## [THE PROBLEM]
Reproduce, exactly and only, the lines of the data that follows from the one containing "pyautogui.scroll(-1, 630, 204)" down to the one containing "pyautogui.press('ctrl+y')", without pictures.

## [INPUT]
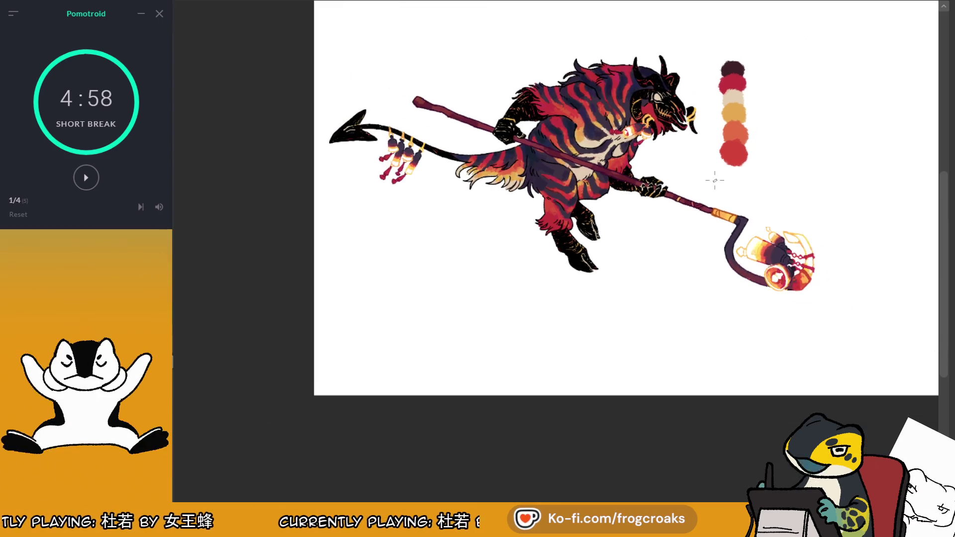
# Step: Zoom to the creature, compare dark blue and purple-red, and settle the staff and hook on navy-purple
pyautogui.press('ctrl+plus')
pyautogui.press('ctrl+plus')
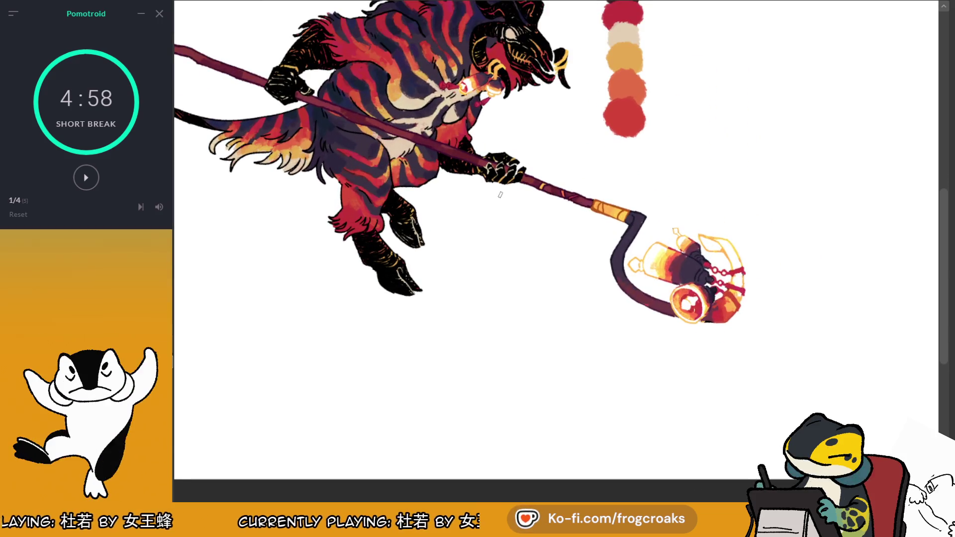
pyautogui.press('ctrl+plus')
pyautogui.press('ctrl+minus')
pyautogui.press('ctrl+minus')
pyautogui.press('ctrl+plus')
==
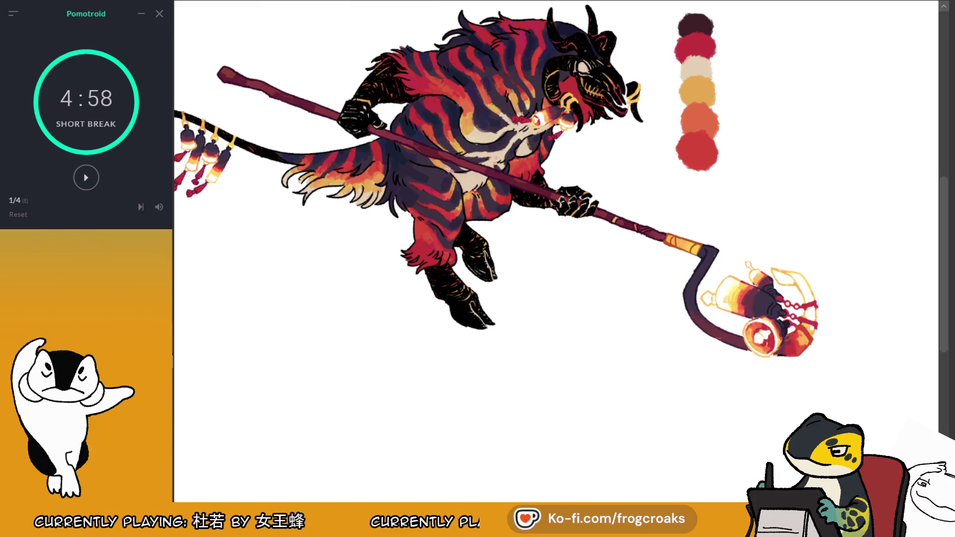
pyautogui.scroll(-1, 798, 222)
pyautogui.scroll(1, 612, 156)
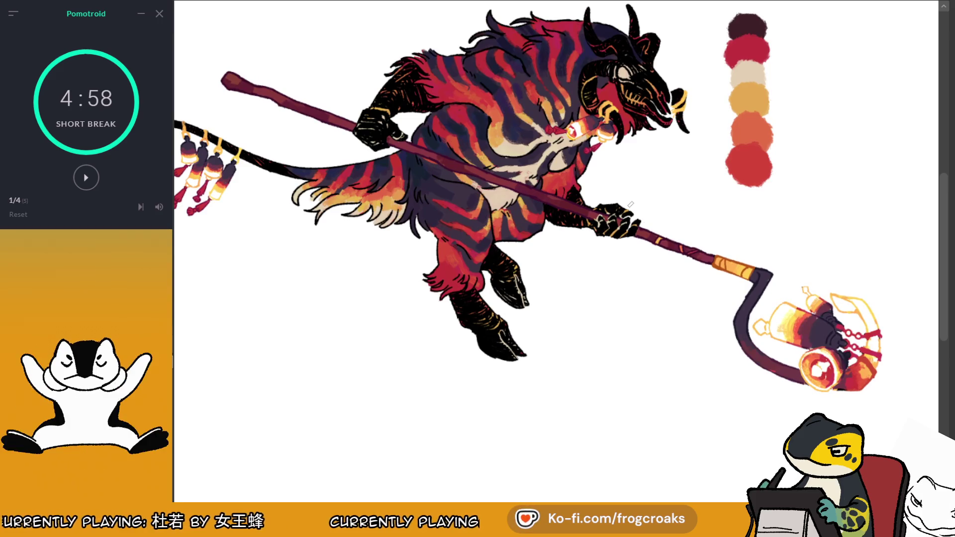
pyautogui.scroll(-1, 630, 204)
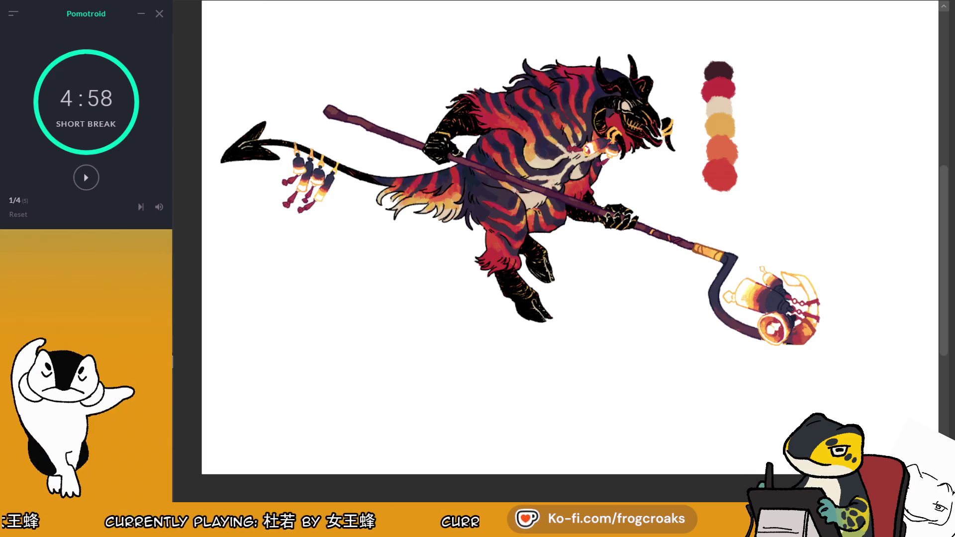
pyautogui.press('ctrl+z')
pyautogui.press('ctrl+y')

## [ANSWER TO THIS PROBLEM]
pyautogui.scroll(-1, 630, 204)
pyautogui.press('ctrl+z')
pyautogui.press('ctrl+y')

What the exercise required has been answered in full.